About the Project


Our journey began with a fundamental question: How can we make digitized text collections, often riddled with additional publisher-generated material, more accessible and useful for researchers? In the age of digital libraries, large-scale scanned texts pose unique challenges, with much of the content cluttered by peritextual elements—advertisements, publisher introductions, and other non-core content. These added layers can obstruct scholars' ability to analyze primary material effectively. Our project is set on revolutionizing how scholars interact with these collections by introducing automation that filters core text from auxiliary material. This innovative approach aims to redefine digital text analysis, enabling precise and streamlined exploration of digitized works across disciplines.

Peritext example from a sample book.

Our research has focused on distinguishing between 'paratext' and 'core text,' a concept rooted in literary theory. Paratext encompasses all elements surrounding the main work—tables of contents, critical reviews, bibliographies, and promotional material. By accurately identifying these boundaries, our project ensures that analyses focus solely on authorial content, minimizing distractions from extraneous publisher-created content. We explore questions that are foundational for humanities research in the digital age: Which parts of a work should be highlighted, and which can be set aside? This meticulous filtering is more than just a technical necessity; it enables scholars to focus on primary content, enhancing the accuracy of text-based research.

Currently, digital libraries rarely distinguish between these different layers, leading to research distortion. Imagine a literary study that misidentifies the publisher’s address in the bibliography as a location referenced in a novel or a topic analysis skewed by repeated mentions in promotional sections. Our project takes this problem head-on, with a robust dataset and automated classification tools that analyze, parse, and structure text according to researcher needs. These tools will not only filter out unrelated peritext material but also enable large-scale analysis with newfound precision. The dataset itself comprises 1,000 carefully curated texts annotated to delineate core and peripheral content. This resource is fundamental to our work and promises to advance research capabilities significantly for both individual scholars and larger institutions.

Peritext example from a sample book.

An environmental scan shows that this paratext problem is longstanding. From early digitization projects like Project Gutenberg to the expansive HathiTrust Digital Library, the challenge of differentiating core from non-core material has persisted. While certain methods—such as frequency analysis—exist, they often fall short in managing complex digitized documents where the distinction between paratext and core text is blurred. Through innovative machine learning, our project builds upon previous approaches, aiming for a refined, scalable solution that respects the unique structural nuances of each text. By doing so, we allow researchers to explore works with clarity and accuracy that were previously out of reach.

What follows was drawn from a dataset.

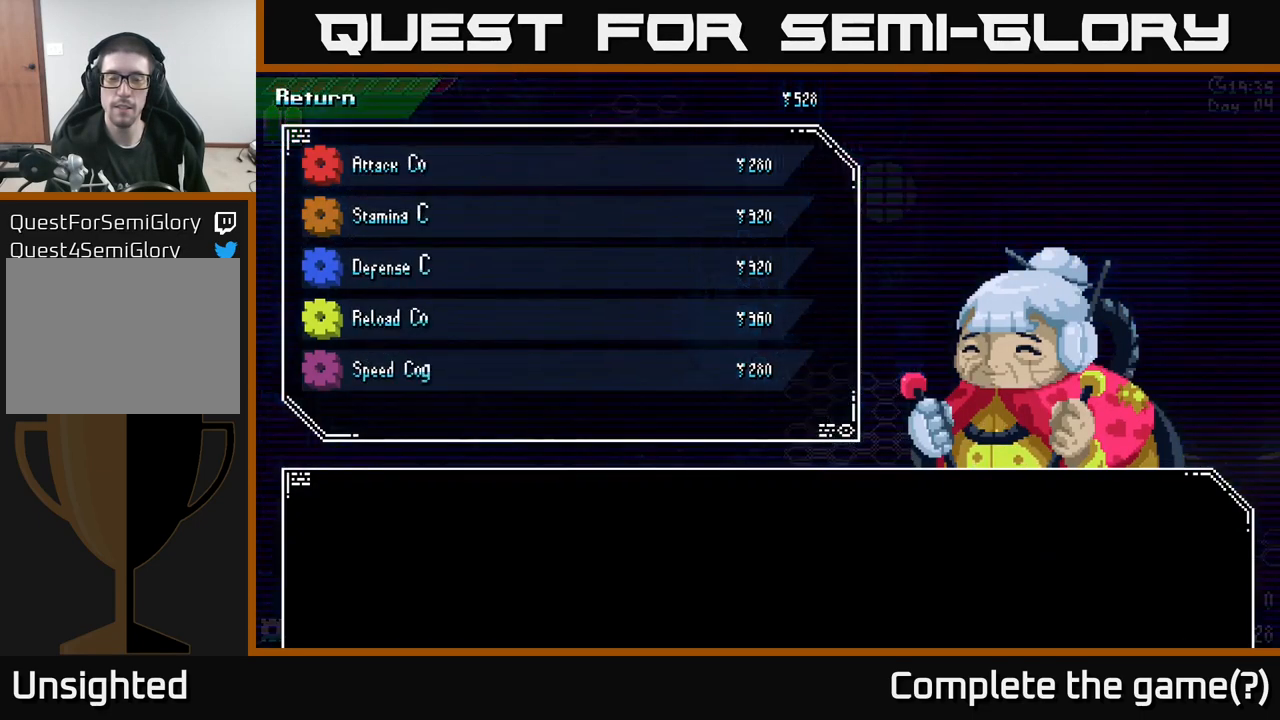
{"buttons": [], "left_stick": "down", "right_stick": "center", "events": [[467, "left_stick", "down"]]}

We are proud of the interdisciplinary team driving this project forward. Led by experts in digital humanities, library science, and computational linguistics, our team includes consultants and advisory board members from leading research institutions. Together, we are committed to fostering a new era of research capabilities in digital libraries. This collaboration also supports emerging scholars through hands-on roles, providing students with invaluable experience in text analysis, machine learning, and data structuring.

Looking to the future, we are developing an accessible visualization tool for digital libraries, enabling users to explore structured text with unprecedented ease. Our final products will include a publicly available dataset, an open-source classification tool, and visualization software that highlights text structures within large digital collections. These resources promise to benefit anyone working in fields where accurate text analysis is essential, from literary studies and linguistics to social sciences. We aim to publish our results and release our tools through open channels, ensuring that researchers worldwide can build upon and benefit from our work. Our mission is to pave the way for more insightful, scalable, and precise research across digital humanities.